The way the sparse checkout code is meant to work is that you give Git a list of files you do or don't want to go into your work-tree. When git checkout (or git switch) is switching to a commit, it will extract, into its index, all of the files from that commit, but it won't extract, anywhere in your work-tree, some of the files. When it doesn't extract one file, it will, on its own, set the --skip-worktree bit.

If the bit is set, and file F is not in your work-tree, git status won't complain about this. The file is in the HEAD commit and is in Git's index and is not in your work-tree, but Git won't say that there is a deletion that is not staged.

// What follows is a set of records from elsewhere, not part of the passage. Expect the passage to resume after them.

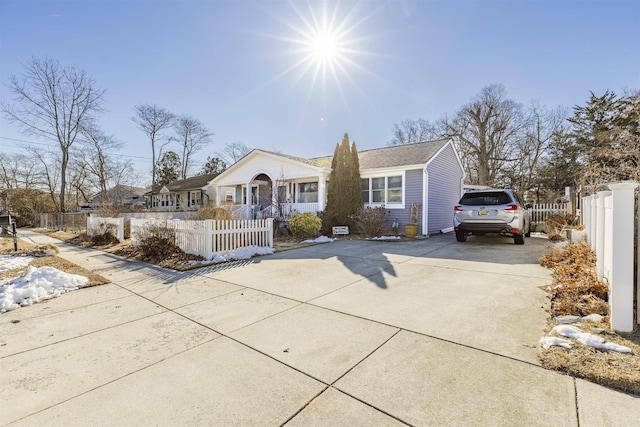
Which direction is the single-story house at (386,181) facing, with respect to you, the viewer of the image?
facing the viewer and to the left of the viewer

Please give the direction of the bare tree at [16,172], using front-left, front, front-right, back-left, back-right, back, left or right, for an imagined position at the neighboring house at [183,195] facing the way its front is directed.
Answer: right

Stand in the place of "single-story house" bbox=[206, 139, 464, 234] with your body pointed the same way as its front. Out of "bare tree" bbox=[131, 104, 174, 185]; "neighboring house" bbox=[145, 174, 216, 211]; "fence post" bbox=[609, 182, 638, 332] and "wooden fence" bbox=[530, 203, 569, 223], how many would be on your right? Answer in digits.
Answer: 2

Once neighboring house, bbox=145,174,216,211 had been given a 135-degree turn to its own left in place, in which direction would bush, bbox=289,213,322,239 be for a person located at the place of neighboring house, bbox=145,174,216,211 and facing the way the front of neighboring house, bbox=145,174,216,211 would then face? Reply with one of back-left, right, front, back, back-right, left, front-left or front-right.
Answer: right

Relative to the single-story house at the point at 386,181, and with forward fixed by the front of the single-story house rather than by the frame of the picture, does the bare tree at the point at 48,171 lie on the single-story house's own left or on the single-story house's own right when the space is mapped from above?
on the single-story house's own right

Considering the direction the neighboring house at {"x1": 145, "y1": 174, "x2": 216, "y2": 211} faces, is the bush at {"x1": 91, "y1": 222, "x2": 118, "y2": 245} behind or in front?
in front

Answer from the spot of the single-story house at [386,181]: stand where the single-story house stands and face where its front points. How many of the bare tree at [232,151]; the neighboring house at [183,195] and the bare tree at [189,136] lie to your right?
3

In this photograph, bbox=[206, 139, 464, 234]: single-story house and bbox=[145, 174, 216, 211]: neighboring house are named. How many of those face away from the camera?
0

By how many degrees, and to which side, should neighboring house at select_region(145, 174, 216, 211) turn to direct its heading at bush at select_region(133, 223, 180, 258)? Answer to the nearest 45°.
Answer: approximately 45° to its left

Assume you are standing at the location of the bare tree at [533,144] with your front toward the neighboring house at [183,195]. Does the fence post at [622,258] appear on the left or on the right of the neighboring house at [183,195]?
left

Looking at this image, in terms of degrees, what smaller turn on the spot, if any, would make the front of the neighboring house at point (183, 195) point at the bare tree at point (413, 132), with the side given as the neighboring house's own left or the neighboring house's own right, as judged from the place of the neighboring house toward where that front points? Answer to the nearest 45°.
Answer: approximately 135° to the neighboring house's own left

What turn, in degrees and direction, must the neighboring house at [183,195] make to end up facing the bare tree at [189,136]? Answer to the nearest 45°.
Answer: approximately 135° to its right

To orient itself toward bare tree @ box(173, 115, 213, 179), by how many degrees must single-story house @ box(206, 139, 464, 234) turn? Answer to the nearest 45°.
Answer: approximately 90° to its right
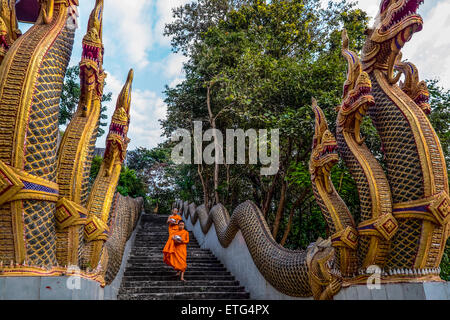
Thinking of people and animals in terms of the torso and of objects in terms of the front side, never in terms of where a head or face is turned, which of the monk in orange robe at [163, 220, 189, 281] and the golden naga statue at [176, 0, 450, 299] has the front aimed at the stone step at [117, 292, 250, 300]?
the monk in orange robe

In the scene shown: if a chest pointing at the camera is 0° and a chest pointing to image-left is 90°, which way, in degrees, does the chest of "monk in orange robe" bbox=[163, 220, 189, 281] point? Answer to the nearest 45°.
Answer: approximately 0°

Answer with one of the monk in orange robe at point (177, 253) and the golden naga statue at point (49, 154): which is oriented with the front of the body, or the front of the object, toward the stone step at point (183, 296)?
the monk in orange robe

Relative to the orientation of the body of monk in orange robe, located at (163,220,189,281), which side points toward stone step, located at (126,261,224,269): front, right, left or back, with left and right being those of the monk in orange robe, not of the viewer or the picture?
back
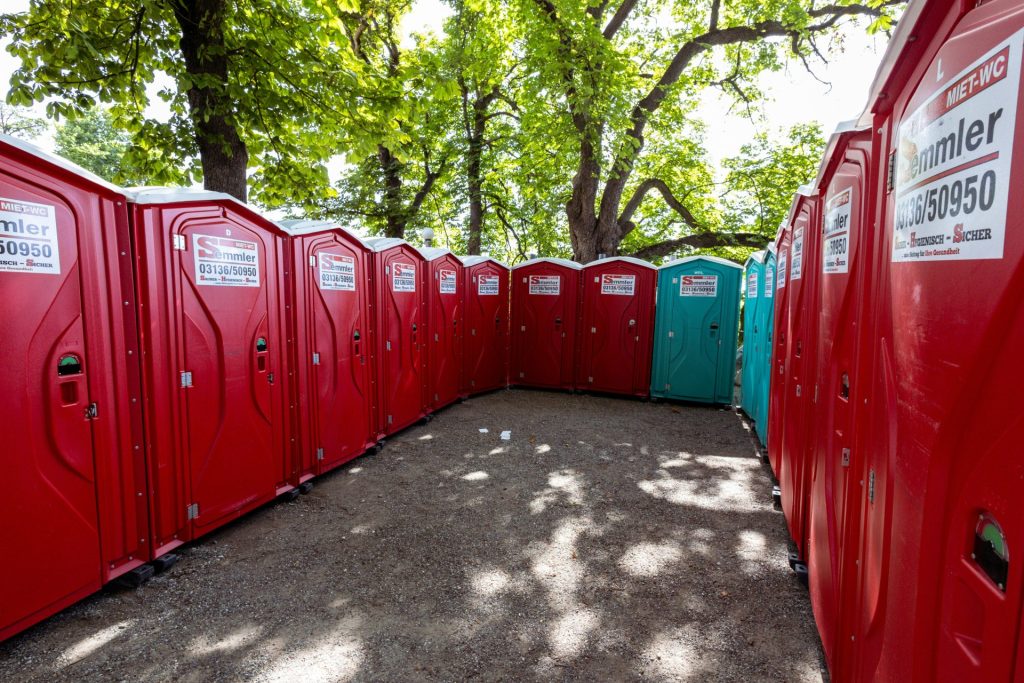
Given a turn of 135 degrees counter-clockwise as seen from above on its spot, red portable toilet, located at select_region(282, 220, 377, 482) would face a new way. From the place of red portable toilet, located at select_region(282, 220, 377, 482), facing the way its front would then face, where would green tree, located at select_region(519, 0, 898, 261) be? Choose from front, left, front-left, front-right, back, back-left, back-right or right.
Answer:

Even if you don't have the sparse checkout code working—and it's kind of klunky, especially in older versions of Git—you can let Git extract file F to your work-tree, then remove file F and set the --skip-worktree bit yourself. The drawback here, of course, is that if you have a file named F, that file will get clobbered in the process. The git checkout and git switch commands will notice that this would happen and will stop with an error unless you have marked file F for .gitignore (so you probably do not want to do that).

If git checkout tells you that file F is in the way, simply move it out of the way, re-run the (non-sparse) checkout, then put your file F back and set the --skip-worktree bit (in either order). The crucial thing is to have the bit set while your file is in place. You can un-set the bit any time your colleague's file F is in place, and when you aren't using sparse checkout and/or don't have the bit set, you can see what they have done with this file.